---------- Data for the task ----------

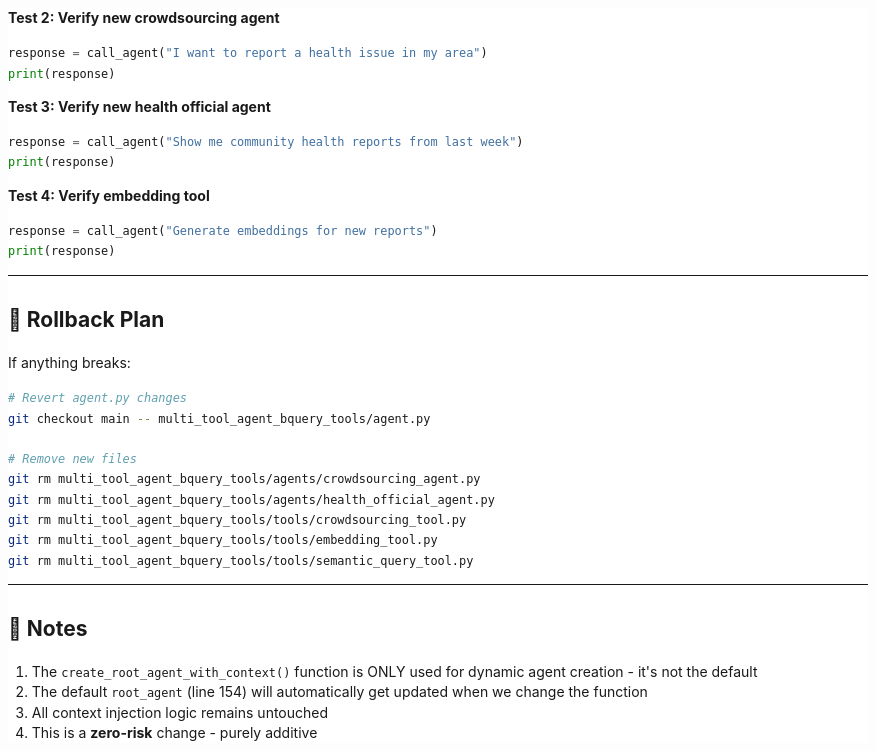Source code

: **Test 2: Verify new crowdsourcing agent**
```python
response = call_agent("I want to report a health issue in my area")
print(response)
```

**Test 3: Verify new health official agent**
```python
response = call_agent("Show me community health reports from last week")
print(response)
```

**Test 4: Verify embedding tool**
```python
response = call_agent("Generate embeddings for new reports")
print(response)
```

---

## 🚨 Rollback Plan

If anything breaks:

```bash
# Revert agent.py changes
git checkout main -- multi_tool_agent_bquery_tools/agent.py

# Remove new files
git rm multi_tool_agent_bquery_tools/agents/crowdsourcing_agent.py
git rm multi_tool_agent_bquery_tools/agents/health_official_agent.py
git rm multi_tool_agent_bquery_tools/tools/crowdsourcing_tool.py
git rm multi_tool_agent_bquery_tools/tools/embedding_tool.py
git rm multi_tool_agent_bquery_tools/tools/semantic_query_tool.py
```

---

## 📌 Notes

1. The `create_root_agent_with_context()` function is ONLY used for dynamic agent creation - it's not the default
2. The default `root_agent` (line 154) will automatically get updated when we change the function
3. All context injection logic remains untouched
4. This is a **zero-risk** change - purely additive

----------
---------- Data for the task ----------

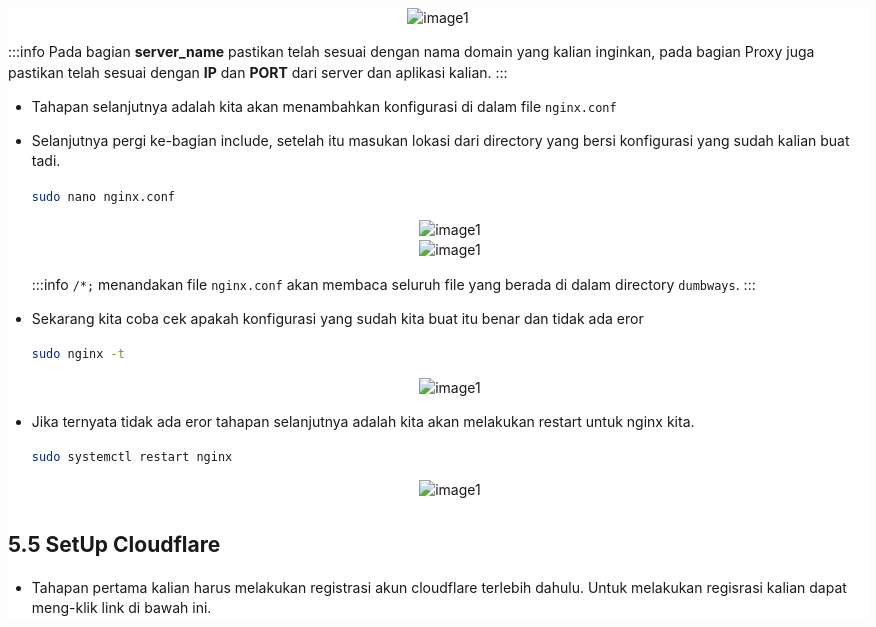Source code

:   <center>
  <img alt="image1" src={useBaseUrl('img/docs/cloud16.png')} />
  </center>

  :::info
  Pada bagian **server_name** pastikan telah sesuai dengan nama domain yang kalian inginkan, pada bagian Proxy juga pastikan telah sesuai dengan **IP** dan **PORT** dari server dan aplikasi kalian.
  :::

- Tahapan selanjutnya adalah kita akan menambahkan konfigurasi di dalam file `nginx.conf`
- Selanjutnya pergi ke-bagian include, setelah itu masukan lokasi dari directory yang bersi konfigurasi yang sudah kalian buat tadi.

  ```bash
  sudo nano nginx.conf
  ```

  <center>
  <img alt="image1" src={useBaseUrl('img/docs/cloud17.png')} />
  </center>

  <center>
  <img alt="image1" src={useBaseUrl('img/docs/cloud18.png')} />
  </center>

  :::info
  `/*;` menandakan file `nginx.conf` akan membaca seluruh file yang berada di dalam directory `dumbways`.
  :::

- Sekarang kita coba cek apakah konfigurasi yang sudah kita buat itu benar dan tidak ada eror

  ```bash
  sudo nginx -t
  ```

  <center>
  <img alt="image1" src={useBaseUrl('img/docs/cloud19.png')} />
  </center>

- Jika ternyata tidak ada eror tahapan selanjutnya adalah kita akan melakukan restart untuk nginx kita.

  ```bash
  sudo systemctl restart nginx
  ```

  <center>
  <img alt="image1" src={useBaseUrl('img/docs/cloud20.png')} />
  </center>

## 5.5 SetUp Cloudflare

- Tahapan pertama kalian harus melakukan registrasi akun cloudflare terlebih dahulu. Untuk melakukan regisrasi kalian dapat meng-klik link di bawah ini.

----------
---------- Data for the task ----------

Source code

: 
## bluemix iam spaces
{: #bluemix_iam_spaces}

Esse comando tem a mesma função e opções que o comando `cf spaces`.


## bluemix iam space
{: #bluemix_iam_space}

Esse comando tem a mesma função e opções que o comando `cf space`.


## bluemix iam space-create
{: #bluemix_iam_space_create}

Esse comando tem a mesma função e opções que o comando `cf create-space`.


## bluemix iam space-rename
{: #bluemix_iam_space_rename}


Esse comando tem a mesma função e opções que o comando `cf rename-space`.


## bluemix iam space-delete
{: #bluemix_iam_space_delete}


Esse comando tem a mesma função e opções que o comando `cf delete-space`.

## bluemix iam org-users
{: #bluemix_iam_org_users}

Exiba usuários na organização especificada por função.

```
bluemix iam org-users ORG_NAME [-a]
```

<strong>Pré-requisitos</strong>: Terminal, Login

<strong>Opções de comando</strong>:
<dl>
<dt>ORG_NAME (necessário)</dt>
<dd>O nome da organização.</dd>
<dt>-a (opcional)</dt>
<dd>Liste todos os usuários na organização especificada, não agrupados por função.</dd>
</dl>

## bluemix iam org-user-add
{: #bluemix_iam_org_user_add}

----------

# Task to carry out
Read the listing line by line, and copy each line in which the word "strong" is found.

# Result
<strong>Pré-requisitos</strong>: Terminal, Login
<strong>Opções de comando</strong>:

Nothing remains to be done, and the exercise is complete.